Halloween fell on the San Francisco Giants' World Series Celebration Day this year and is scheduled to do so again in 2016, according to the San Francisco Bay Area Calendar of Events. For once, the Gods of Rain took care of the little guys - that is, the wet stuff fell on the parade, to nobody's dismay since the heat of celebration evaporated the water almost as it fell. They held off on the trick or treaters - at least in our area, though the kids in the valley seem to have been affected.

We live on a quiet street with a house at the corner that goes all-out for Halloween with ghosts, goblins, gravestones, skeletons, creaky noises and huge spiders and webs. This display naturally draws crowds of families, kids in costumes and makeup and parents carrying toddlers who wore out after the first few blocks. Some of the kids are so full of energy they run up and down stairs and sing out "trick or treat: as they scamper.

We especially like the littlest ones who are just getting the idea with some prompting from mom, "What do you say?" being the most usual cue. "Thank you" then floats up from the departing youngster. In general, the kids have better manners than today's semi-grown ups, using "thank you" instead of "no problem" and "please" instead of "What'll you guys have?"

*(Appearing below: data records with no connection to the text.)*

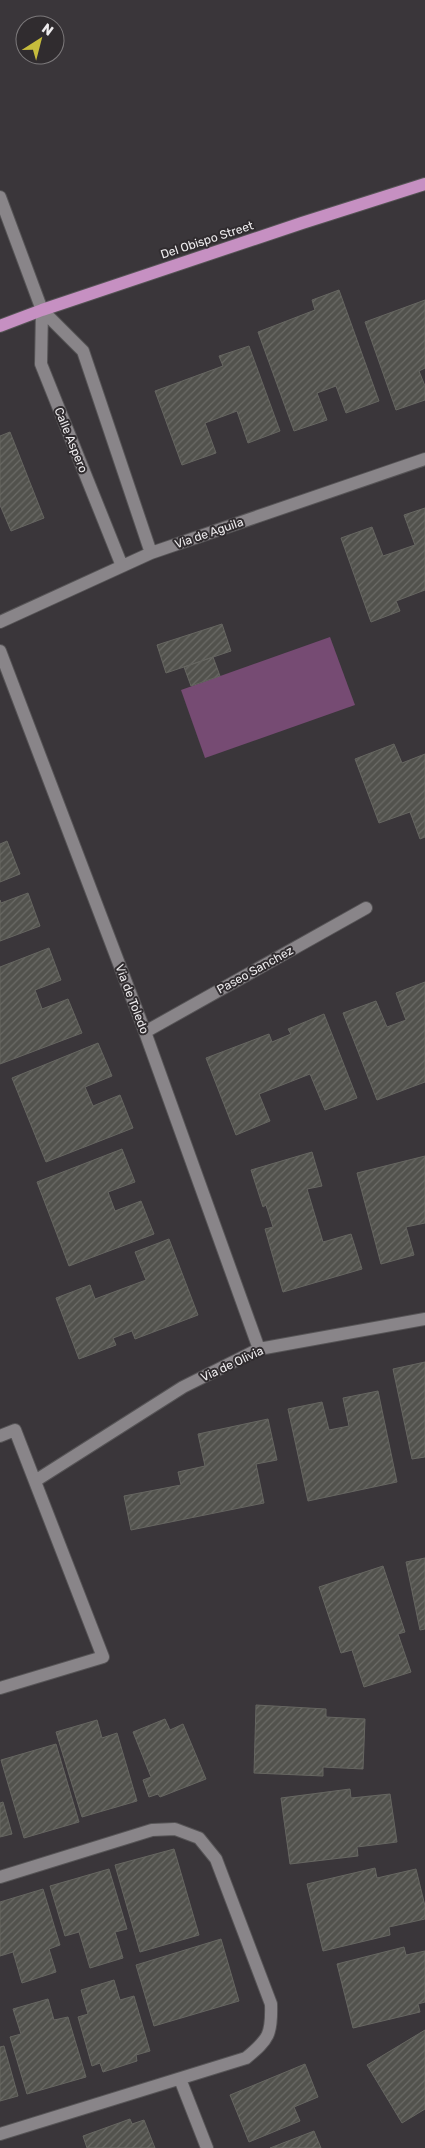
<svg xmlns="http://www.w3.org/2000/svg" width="425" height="2148" viewBox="0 0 425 2148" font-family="Rubik,sans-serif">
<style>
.grass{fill:#764b73}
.building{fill:url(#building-hatch);stroke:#666661}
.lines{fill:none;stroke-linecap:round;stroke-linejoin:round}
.minor-casing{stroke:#565456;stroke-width:14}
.major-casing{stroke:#565456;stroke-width:14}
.minor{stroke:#898589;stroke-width:12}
.major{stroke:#c690c2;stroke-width:12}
.labels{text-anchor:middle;stroke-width:4;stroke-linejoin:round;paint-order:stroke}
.street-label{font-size:12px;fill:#eeecee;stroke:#302c2f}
</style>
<defs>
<pattern id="building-hatch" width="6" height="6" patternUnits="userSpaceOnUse" patternTransform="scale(1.25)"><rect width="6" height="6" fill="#52524d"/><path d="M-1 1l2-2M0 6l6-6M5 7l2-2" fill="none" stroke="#6b6b67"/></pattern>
</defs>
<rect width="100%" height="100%" fill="#3a363a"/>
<path class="grass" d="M330,637L355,705L205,758L181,690Z"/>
<path class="building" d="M339,290L379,401L346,413L336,386L317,393L327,420L294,431L258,332L315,310L312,300Z
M425,300V368L419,371L425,386V400L396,410L365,322Z
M249,346L280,431L248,443L237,411L205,423L216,453L182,465L155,391L223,366L219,356Z
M10,432L44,518L11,531L0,505V436Z
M425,508V590L396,601L400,611L371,622L341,538L372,527L383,556L415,545L404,515Z
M222,624L231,651L166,673L157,645Z
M213,657L220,676L191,686L184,667Z
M394,744L402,763L425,754V837L420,839L410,812L379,823L355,759Z
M7,841L20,874L0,882V844Z
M28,893L40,926L0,941V900L1,903Z
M49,948L61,980L35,990L42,1009L68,999L82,1033L0,1064V967Z
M425,982V1082L377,1100L343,1013L376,1001L387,1027L406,1020L396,993Z
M324,1014L357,1098L325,1110L310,1074L259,1094L270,1121L236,1135L206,1058L269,1034L272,1042L291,1034L288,1029Z
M98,1043L112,1076L85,1087L93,1106L120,1095L133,1128L46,1162L12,1078Z
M122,1149L135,1182L108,1192L115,1211L141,1201L154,1234L69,1266L37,1182Z
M312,1152L322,1186L307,1189L323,1242L351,1234L362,1269L283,1292L265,1229L273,1227L266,1205L263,1207L251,1170Z
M425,1156V1223L406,1227L414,1255L381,1264L357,1173Z
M169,1239L198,1315L135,1339L132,1331L113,1338L116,1345L79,1359L56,1298L90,1285L95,1299L146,1280L135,1252Z
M425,1362V1457L412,1459L393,1369Z
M378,1391L397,1482L308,1501L288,1409L322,1402L329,1430L349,1426L343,1398Z
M268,1419L277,1460L256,1464L264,1503L131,1530L124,1496L181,1485L178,1472L205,1466L198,1434Z
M425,1558V1629L420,1630L406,1562Z
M383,1566L405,1632L398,1634L411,1672L364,1687L352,1650L341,1653L319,1587Z
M256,1705L326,1709V1717L365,1719L363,1769L323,1767V1776L254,1773Z
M165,1719L170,1730L183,1724L206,1779L160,1797L158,1794L149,1797L143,1780L151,1777L133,1732Z
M97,1720L102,1738L117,1733L137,1801L82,1817L56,1732Z
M56,1744L79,1822L24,1838L1,1760Z
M350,1789L351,1798L390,1794L397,1842L357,1847L358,1856L290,1864L281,1798Z
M3,1802L12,1834L0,1837V1803Z
M174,1849L199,1935L140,1952L115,1865Z
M375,1868L377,1878L416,1869L425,1906V1919L389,1927L390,1935L323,1951L307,1884Z
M109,1869L127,1929L115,1932L123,1958L90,1968L79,1932L65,1936L50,1886Z
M43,1889L60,1945L49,1949L56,1972L22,1983L13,1952L0,1956V1902Z
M221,1939L239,2001L154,2026L136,1965Z
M404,1947L406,1955L425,1951V2002L418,2004L420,2012L353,2028L337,1964Z
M114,1980L120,2000L134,1996L150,2051L136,2055L137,2061L103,2072L100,2063L92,2066L78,2017L88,2014L81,1990Z
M48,1999L54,2020L68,2017L86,2077L27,2094L10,2037L21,2034L13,2009Z
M425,2030V2109L402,2123L367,2065Z
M4,2046L18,2096L0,2101V2047Z
M305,2064L318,2097L294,2107L300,2121L249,2142L230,2095Z
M130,2119L132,2124L144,2120L155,2148H87L83,2136Z
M314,2131L321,2148H270Z"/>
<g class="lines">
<defs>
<path id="minor" d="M0,197L42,310L41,364L122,566
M42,310L83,351L151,553
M0,622L151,553L425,459
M0,651L145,1032L259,1349
M145,1032L366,908
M0,1436L15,1430L103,1657L0,1688
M35,1481L183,1387L259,1349L425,1319
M0,1877L152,1830L175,1829L199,1838L216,1859L271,2004C272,2034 269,2039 246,2058L0,2134
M180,2079L207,2148"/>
<path id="major" d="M0,326L42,310L302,223L425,184"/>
</defs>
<use href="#minor" class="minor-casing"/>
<use href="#major" class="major-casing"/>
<use href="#minor" class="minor"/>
<use href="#major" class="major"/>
</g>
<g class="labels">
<g class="street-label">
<text transform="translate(207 240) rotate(-18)" y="4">Del Obispo Street</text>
<text transform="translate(71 440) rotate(68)" y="4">Calle Aspero</text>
<text transform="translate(209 533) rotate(-19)" y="4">Via de Aguila</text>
<text transform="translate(255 970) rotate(-29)" y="4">Paseo Sanchez</text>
<text transform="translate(132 999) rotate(69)" y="4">Via de Toledo</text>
<text transform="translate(232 1364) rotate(-25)" y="4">Via de Olivia</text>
</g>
</g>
<g transform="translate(40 40) rotate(36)"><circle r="24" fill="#302c2f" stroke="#7c797b"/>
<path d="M0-4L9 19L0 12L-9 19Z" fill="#c6bc3c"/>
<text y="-8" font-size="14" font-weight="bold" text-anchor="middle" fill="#eeecee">N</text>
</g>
</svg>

Armed with the knowledge painfully gained during Halloweens past, we gave out only items that we wouldn't ourselves eat: bubble gum mainly. At the last minute we bought and distributed chocolates, not wanting to give the littlest ones gum. Often we would ask the parents if they would like some gum and invariably, they would.

Cuteness abounds on Halloween, but my favorite was the little girl, perhaps just four years old, who, in reply to "Oh look, Batman," said, "No, I'm Cat Woman" with such charm and gentle admonishment that we could feel no rancor. She introduced her little sister, who was riding in her mother's arms: "She's Captain America." And so she was, and in a tutu at that. Very fitting for the Bay Area.

There are yearly grumblings about "those people (unspecified) who bring their kids here from Oakland or wherever," by whatever the proper name for a Halloween Grinch is. To them I say that all children are our children wherever they come from, and if your heart is too small to welcome them in you can feel free to place a checkpoint before your door and look at IDs before giving out candy. At least that would identify the Waste of Time houses on the route and let the kids get on with having fun with those who appreciate them.

Halloween is a particularly American holiday and a family oriented one at that. The streets were alive for a few hours after dusk with the young families of our area, and at least on our block, a good time was had by all.


Submitted by luczai (not verified) on Tue, Nov 4, 2014

I think the checkpoint houses are all on Harbor Bay. Not only do you need an ID, you need to know the security code ;).